I guess every person in life has “Choices.” How many of us wish we could turn the clocks back with our decisions? I’m one of them. Once the choice is made we look at and feel the results. If they are good, we are to be congratulated. What if they have devastated our lives?
Our next step is to decide how to fix the mistake with another choice. We are all human, and at one time or another, we turn down the wrong path. Substance abusers have two paths facing them as the rest of us.
Being free with the use of alcohol and drugs made you hooked on them. It’s not an easy action to change, especially, if you let it go on for years. My daughter, Lori, said to me a few months before her death, “This may sound crazy, Mom, but the best time of my life was when I was drinking.” I replied, “To you, it was, but look where you are from thinking it was just fun.”
Lori died eight months later at the Charlton Memorial Hospital in Fall River, Massachusetts from cirrhosis of the liver. The disease she feared dying from like her father as she stayed by his bedside at the VA Hospital in Providence, Rhode Island when he died at forty-five years old. The same disease Lori died from at thirty-nine with her daughter and son by her side in her hospital bed. Lori was seventeen when her father died, and her daughter was seventeen when Lori died.
You can change. “YOU” need to make the choice. Family can love and support you, but you have to do the work to reach sobriety. Don’t use excuses that you’ve tried and it’s too hard, you have no family to help support you, the cost is too much in a rehab, you can give it up anytime, and the list can go on to 50 pages.
First, admit you are helpless in this situation. Be honest with family members (and yourself) that you want and need professional help. As hard as it is, open up to the counselors about your past. Your past is what got you here. Maybe you followed friends and thought it was fun, like Lori. Maybe you thought it was a stage you could give up at anytime. Did your past hurts come from living in an alcoholic environment with alcoholic parents, or did someone mentally and physically abused you? Did your classmates pick on you and caused you to lose your confidence? Maybe you felt isolated from friends. Whatever the incident(s) were, face them. If not, you will take them to the grave as my husband, Richie, and Lori did. Don’t become a number with the death count from users.

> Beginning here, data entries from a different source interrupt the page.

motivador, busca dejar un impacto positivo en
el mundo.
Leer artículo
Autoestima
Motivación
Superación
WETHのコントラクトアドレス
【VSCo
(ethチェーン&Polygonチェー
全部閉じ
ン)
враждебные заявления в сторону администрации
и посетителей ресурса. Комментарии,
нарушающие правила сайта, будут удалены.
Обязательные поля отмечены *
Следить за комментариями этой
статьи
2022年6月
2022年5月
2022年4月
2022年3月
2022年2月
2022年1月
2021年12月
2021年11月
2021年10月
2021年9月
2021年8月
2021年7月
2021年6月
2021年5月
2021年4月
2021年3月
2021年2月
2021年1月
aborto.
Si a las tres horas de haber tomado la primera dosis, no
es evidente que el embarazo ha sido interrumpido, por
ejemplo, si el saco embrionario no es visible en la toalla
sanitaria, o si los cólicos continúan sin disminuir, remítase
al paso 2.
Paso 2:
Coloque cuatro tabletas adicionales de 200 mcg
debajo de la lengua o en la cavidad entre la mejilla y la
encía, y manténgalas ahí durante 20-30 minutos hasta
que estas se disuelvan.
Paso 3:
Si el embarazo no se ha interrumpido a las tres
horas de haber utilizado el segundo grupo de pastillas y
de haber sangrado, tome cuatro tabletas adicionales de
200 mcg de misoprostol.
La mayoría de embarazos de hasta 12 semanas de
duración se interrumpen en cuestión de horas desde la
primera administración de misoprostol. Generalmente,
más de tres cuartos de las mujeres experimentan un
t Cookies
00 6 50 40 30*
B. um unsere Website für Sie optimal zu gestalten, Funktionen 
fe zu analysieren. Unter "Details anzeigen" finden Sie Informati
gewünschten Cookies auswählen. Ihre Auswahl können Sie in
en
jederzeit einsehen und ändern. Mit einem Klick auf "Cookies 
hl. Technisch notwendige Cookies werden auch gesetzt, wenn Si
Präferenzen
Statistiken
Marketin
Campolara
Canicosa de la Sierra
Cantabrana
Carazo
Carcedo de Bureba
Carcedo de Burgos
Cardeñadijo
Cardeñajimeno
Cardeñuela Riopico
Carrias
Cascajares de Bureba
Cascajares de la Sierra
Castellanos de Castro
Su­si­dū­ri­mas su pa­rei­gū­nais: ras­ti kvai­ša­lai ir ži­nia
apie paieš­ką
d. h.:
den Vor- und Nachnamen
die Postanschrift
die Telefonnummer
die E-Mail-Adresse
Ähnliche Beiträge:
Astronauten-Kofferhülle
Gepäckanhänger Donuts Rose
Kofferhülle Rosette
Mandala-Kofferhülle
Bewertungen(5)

God gave you life for a reason. Reach out to Him. PRAY, PRAY, PRAY for His help. You will never feel alone when you have Him. He never left you. You closed the door to your faith and God.
We can turn our lives around no matter what our choice had been that left us in turmoil. It took you a long-time to become addicted, it will take a long-time to heal. The important issue is to believe in your mind and heart that you can and have faith in God.